As they get to know each other, their unhappinesses are washed clean by the sun and they find new joys (and loves) in places they never knew existed. In many ways it is a pioneering example of the classic friendship psychodrama you can buy in any airport bookshop today.

Notable Books of the Twenties: Cane – Jean Toomer (1923)

A cornerstone of the Harlem Renaissance, Toomer’s Cane is a novel stitched together by a series of interwoven vignettes that poignantly capture the experiences of black Americans of his time. Probably its best-known section is the poem ‘Harvest Song,’ which opens with the haunting line: ‘I am a reaper whose muscles set at sundown.’

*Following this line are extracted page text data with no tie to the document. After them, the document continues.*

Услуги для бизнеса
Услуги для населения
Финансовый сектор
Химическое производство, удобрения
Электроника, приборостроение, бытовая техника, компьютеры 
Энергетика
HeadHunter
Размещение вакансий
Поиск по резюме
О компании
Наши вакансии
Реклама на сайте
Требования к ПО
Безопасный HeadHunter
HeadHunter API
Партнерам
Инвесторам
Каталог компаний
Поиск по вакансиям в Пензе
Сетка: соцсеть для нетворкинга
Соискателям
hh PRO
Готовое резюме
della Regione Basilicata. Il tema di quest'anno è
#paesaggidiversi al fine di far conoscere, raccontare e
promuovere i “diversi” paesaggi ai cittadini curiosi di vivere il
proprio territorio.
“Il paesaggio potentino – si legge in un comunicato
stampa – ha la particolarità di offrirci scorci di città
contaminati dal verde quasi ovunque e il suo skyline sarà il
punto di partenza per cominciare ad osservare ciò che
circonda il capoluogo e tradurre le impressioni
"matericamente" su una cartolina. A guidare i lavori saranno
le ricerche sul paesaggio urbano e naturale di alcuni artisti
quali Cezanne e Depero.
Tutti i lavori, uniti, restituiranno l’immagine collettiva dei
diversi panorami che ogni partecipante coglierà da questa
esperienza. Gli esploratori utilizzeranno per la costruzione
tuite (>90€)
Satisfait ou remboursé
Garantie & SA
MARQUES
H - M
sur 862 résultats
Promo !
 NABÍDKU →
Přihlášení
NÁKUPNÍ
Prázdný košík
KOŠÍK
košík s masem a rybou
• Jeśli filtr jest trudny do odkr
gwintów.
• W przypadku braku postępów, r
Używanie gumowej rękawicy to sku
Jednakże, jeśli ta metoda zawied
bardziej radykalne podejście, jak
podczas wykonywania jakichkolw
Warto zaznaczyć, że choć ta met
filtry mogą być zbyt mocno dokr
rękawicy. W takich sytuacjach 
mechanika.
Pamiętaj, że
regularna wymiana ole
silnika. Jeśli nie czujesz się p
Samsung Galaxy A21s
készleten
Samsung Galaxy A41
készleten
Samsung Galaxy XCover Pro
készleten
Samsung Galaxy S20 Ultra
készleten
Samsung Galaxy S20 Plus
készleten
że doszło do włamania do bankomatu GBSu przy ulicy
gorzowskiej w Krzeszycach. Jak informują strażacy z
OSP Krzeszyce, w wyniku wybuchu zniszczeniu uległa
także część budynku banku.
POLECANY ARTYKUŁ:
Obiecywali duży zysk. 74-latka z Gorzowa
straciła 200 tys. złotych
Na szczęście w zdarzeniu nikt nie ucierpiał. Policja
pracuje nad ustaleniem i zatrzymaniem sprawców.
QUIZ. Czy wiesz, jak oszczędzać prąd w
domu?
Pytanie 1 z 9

Sales of the book were modest at the time, but his influence over the Harlem Renaissance was such that the sociologist Charles S. Johnson, called it ‘the most astonishingly brilliant beginning of any Negro writer of his generation.’ In echoes of Langston’s call to arms, he always pushed back when labelled a ‘Negro writer’ because he identified first as an ‘American’, forbidding his publisher from mentioning his race in the book (‘My racial composition and my position in the world are realities which I alone may determine’). It was crucial in bringing the African American experience into focus for American culture.

Notable Books of the Twenties: Ulysses – James Joyce (1922)

If there was a single work that could give TS Eliot cause to question his own talents, it was Ulysses. Published a mere week after he put out The Waste Land, Eliot – like everyone else who read it – was sledgehammered by its genius. ‘Ulysses,’ Eliot would tell Virginia Woolf, ‘destroyed the whole of the 19th century. It left Joyce himself with nothing to write another book on. It showed up the futility of all the English styles.’

Banned, burned and bowdlerised, the sprawling novel shattered convention in its style, substance and sexual explicitness. Considered by some a full-frontal assault on literary tradition, it follows ad salesman Leopold Bloom as he wanders about Dublin across a single day. Warm and witty, wacky and wise, it is a uniquely intimate exploration of what it means to be a human – and is as influential today as in 1922, when Eliot said it had ‘the importance of a scientific discovery.’

Notable Books of the Twenties: Cheri by Colette (1920)

Cheri by Colette (1920)

Colette (full name: Sidonie-Gabrielle Colette) was the ultimate literary renegade who both outraged and intoxicated turn-of-the-century Paris with her technicoloured personal life. She was an author, a poet, a memoirist, a feminist icon and a prolific journalist who trapezed between all manner of subjects from trench warfare to domestic abuse, fashion to faking orgasms.

But her novels are what have best withstood the tests of time, and Cheri was her masterpiece about a beautiful ageing courtesan’s affair with a gorgeous but selfish much-younger man. In a review in 1929, TIME magazine described her style as ‘distinguished for presenting the human side of animals, the animal side of humans.’ It is a sumptuous tale of repression, scandal, sex and desire that rattled Parisian society by the bed boards, not least because it was one of the first novels of its kind to celebrate female sexuality as it ages.

Notable Books of the Twenties: The Age of Innocence (1920) – Edith Wharton

The Age of Innocence by Edith Wharton (1920)

A ravishing tale about desire and betrayal in upper-class New York, Edith Wharton’s literary groundbreaker won her the Pulitzer Prize in 1921, making her the first woman ever to do so. It tells the story of Newland Archer, an aristocratic young lawyer, and his boring but beautiful bride-to-be May Welland, as they prepare for their wedding.

But when May’s exotic cousin Ellen materialises from Europe, having fled her failed marriage to a Polish count, Archer’s loins are activated by her worldly ways. He must make a choice: should he bow to societal strictures and marry a woman who bores him half to sleep, or to a femme fatale to whose flame he is intoxicatingly drawn?